Entering edit mode
8.8 years ago
umn_bist
▴
390
So I found that the annotated GTF file for hg19 from UCSC table does not adhere to the standard GTF format. Thus, I've been getting a fatal error in STAR:
Fatal INPUT FILE error, no valid exon lines in the GTF file: /work/cellbiology/s167125/Documents/ucsc_hg19/ucsc.hg19.gtf Solution: check the formatting of the GTF file. Most likely cause is the difference in chromosome naming between GTF and FASTA file.
I know that I can retrieve a good GTF file via genePredToGtf application but this is only compatible with Linux 64. I only have access to a Mac. I am wondering if there is an alternative method to retrieve a GTF for UCSC's hg19 reference genome.
Thank you for the help
Is there a reason you want to use the UCSC annotation? The one from Ensembl/Gencode is almost always better (there's a reason that UCSC now uses the copy from gencode).
Yes, so I checked the header of my refgenome (ucsc_hg19.fa) as well as its annotated gtf file (ucsc_hg19.gtf) and it uses 'chr' notation.
Digging further, I realized UCSC does not keep a GTF file of its gene structures - they are all in GenePred Format.
You can export the UCSC gene predictions in GTF from the table browser.
That is what I thought as well, but see this wiki page
To be honest, no. It's just something I had on hand and had generated the index using STAR already. I found that Alex Dobin of STAR recommends using genecode.
Yup, Gencode/Ensembl (they're more or less identical) are what you'll find most people (myself included) recommending.
@Devon Ryan, Could you say a bit more about why Ensemble annotation is better than UCSC's? Thanks!
It's more likely to represent the transcripts you see in your experiments.

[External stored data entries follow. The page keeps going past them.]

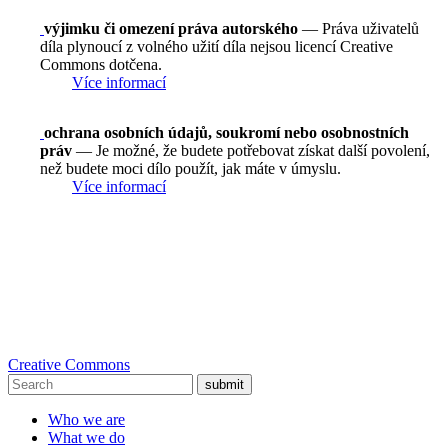
výjimku či omezení práva autorského
— Práva uživatelů
díla plynoucí z volného užití díla nejsou licencí Creative
Commons dotčena.
Více informací
ochrana osobních údajů, soukromí nebo osobnostních
práv
— Je možné, že budete potřebovat získat další povolení,
než budete moci dílo použít, jak máte v úmyslu.
Více informací
Creative Commons
submit
Who we are
What we do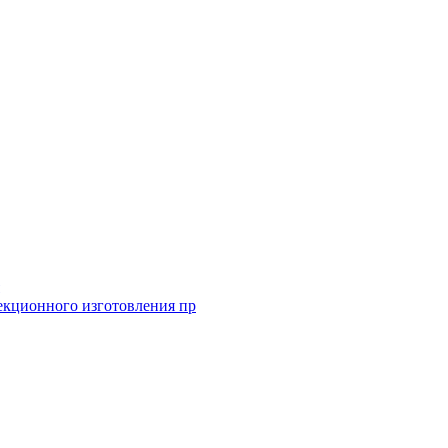
екционного изготовления пр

@Devon Ryan, because Ensembl people curate the annotation better?
Ensembl and UCSC use completely different methods to arrive at the annotations (historically, at least for recent mouse and human annotations they should be the same).
It says the most likely issue is the chromosome naming convention. So it could be as simple as adding or removing a "chr" from the GTF or reference file.